Falschparker

Essener sollen Verkehrssünder mit dem Handy aufnehmen

In Essen sind schon mehrere Dutzend Verkehrsverstöße auf einer App dokumentiert worden. Bürger können damit auch Anzeige erstatten. 

In Essen sind schon mehrere Dutzend Verkehrsverstöße auf einer App dokumentiert worden. Bürger können damit auch Anzeige erstatten. 

Foto: Sebastian Konopka

Essen.   Die Stadt Essen kündigt schärfere Kontrollen gegen die Falschparker auf den Radwegen an. Sie bearbeitet auch Anzeigen, die per Handy eingehen.
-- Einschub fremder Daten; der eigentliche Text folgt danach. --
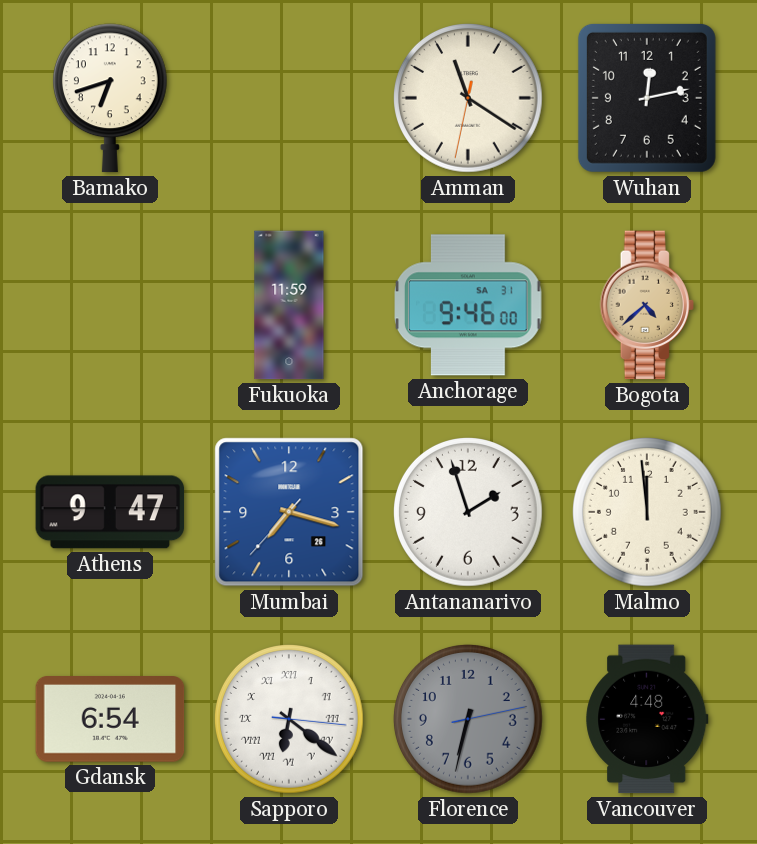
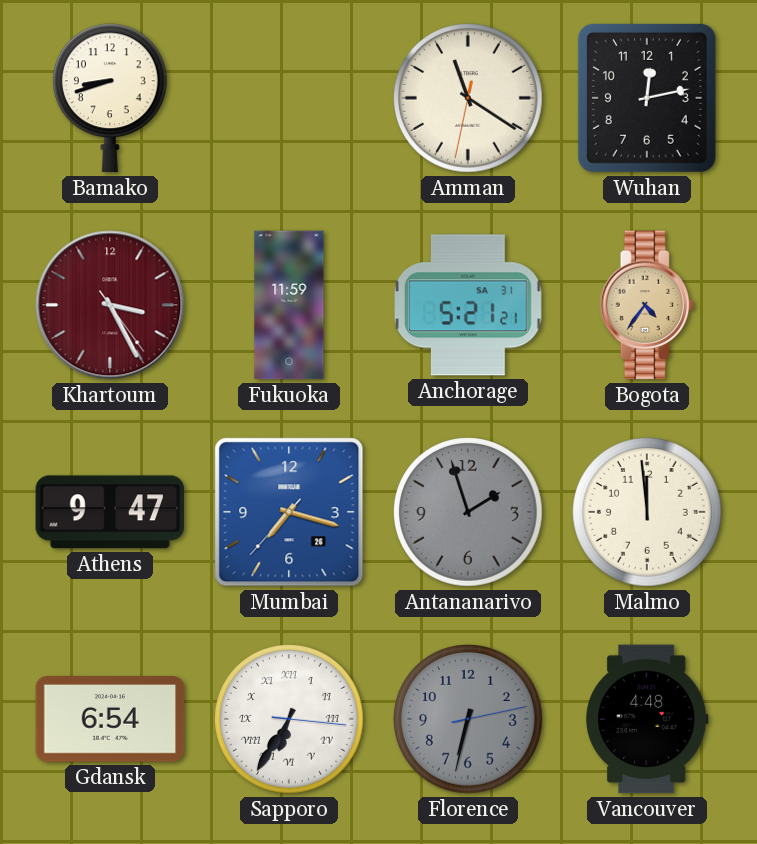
Bamako: 6:42 -> 8:42
Khartoum: none -> 3:25
Anchorage: 9:46 -> 5:21
Bogota: 4:38 -> 4:36
Antananarivo dial: white -> grey
Sapporo: 6:21 -> 6:35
Die Stadt Essen nimmt mit verstärkten Kontrollen Falschparker ins Visier, die Fahrrad-Spuren und Radwege blockieren. Das Ordnungsamt geht auch Privatanzeigen von Bürgern nach, die sie über die in Berlin entwickelte App „Wegeheld“ erhält.
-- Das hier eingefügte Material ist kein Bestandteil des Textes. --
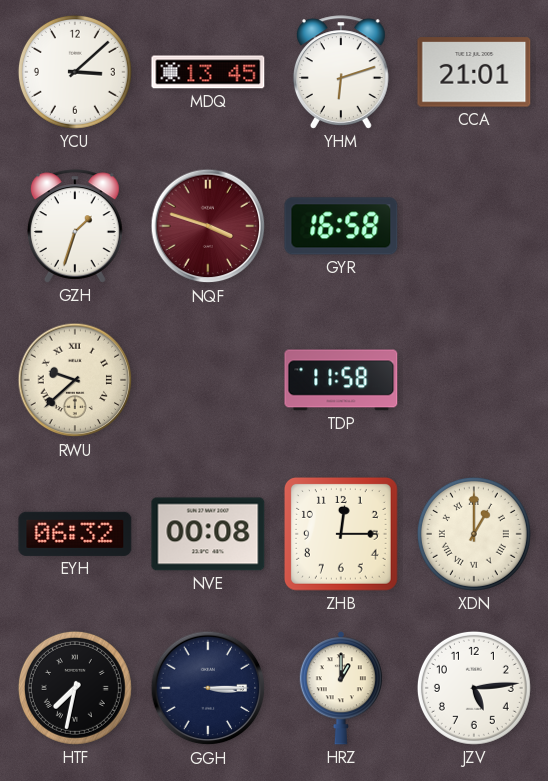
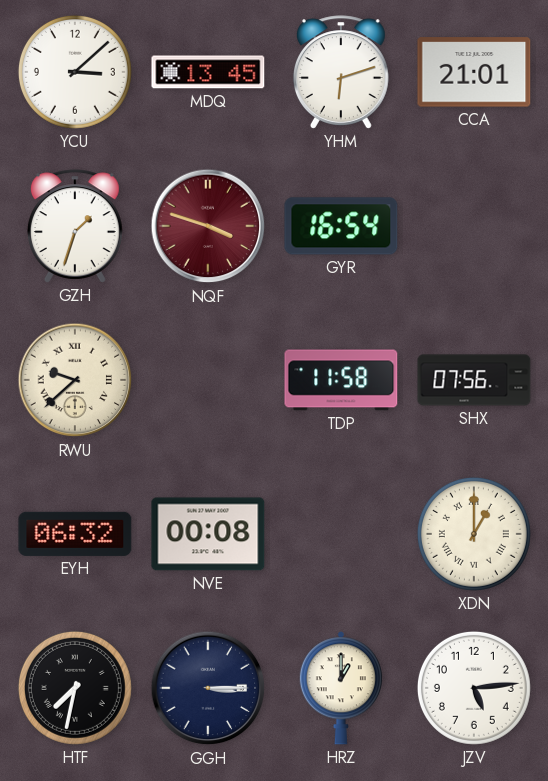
GYR: 16:58 -> 16:54
SHX: none -> 07:56
ZHB: 12:15 -> none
Der App-Betreiber Heinrich Strößenreuther will damit für mehr freie Rad-und Gehwege in den Städten sorgen. In Essen sind schon Dutzende Vorfälle dokumentiert worden. Anzeigenerstatter machen vor Ort ein Foto vom Auto und schicken es mit wenigen Klicks an die Ordnungsbehörde.

Stadt Essen akzeptiert Anzeigen per Mail

Dieses Vorgehen galt in der Stadtverwaltung zuerst als umstritten, weil nicht eindeutig war, ob tatsächlich Anzeige erstattet werden sollte. Denn die App bietet grundsätzlich auch die Möglichkeit, nur auf das Problem hinzuweisen und Verstöße grafisch auf einer digitalen Karte festzuhalten.
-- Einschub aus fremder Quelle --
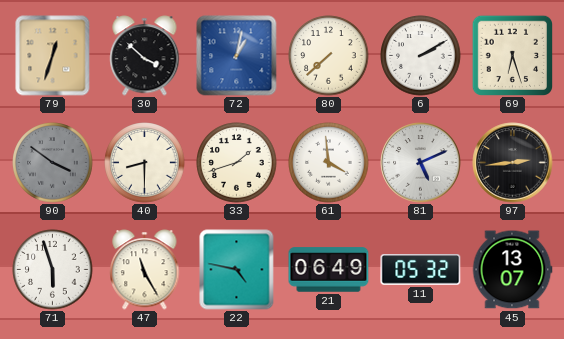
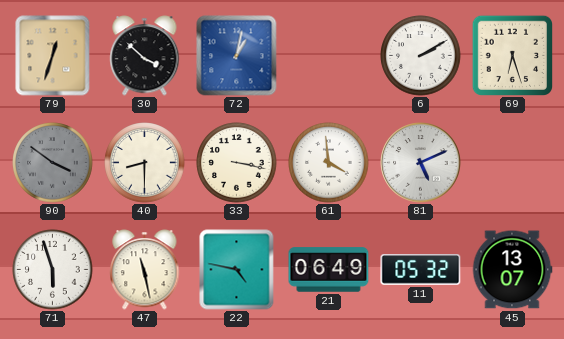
80: 7:38 -> none
33: 1:42 -> 3:17
97: 2:44 -> none
47: 11:25 -> 11:28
Nach Gesprächen der Stadt mit dem Fahrradclub ADFC und dem Berliner Betreiber der Initiative „Freie Wege für clevere Städte“ Ende 2016 wurde die App angepasst, damit klar ersichtlich ist, dass der Melder Anzeige erstatten will und seine Personalien und alle relevanten Daten mit Foto angibt.

Essener Fahrradaktivisten haben vor wenigen Wochen den Test gemacht, eine Falschparker-Situation simuliert und dann per App eine Anzeige gemailt. Tatsächlich gab es kurz darauf ein Knöllchen, das natürlich sofort bezahlt wurde, betont der Essener ADFC-Chef Jörg Althoff. Er selbst habe schon ein halbes Dutzend Anzeigen verschickt, wenn Radfahrer wegen Falschparkern nicht mehr ausweichen können. „In Rüttenscheid habe ich einmal einen Autofahrer persönlich angesprochen und gebeten, den Weg frei zu machen. Aber er war dazu nicht bereit.“ Althoff griff zum Handy und klickte eine Anzeige.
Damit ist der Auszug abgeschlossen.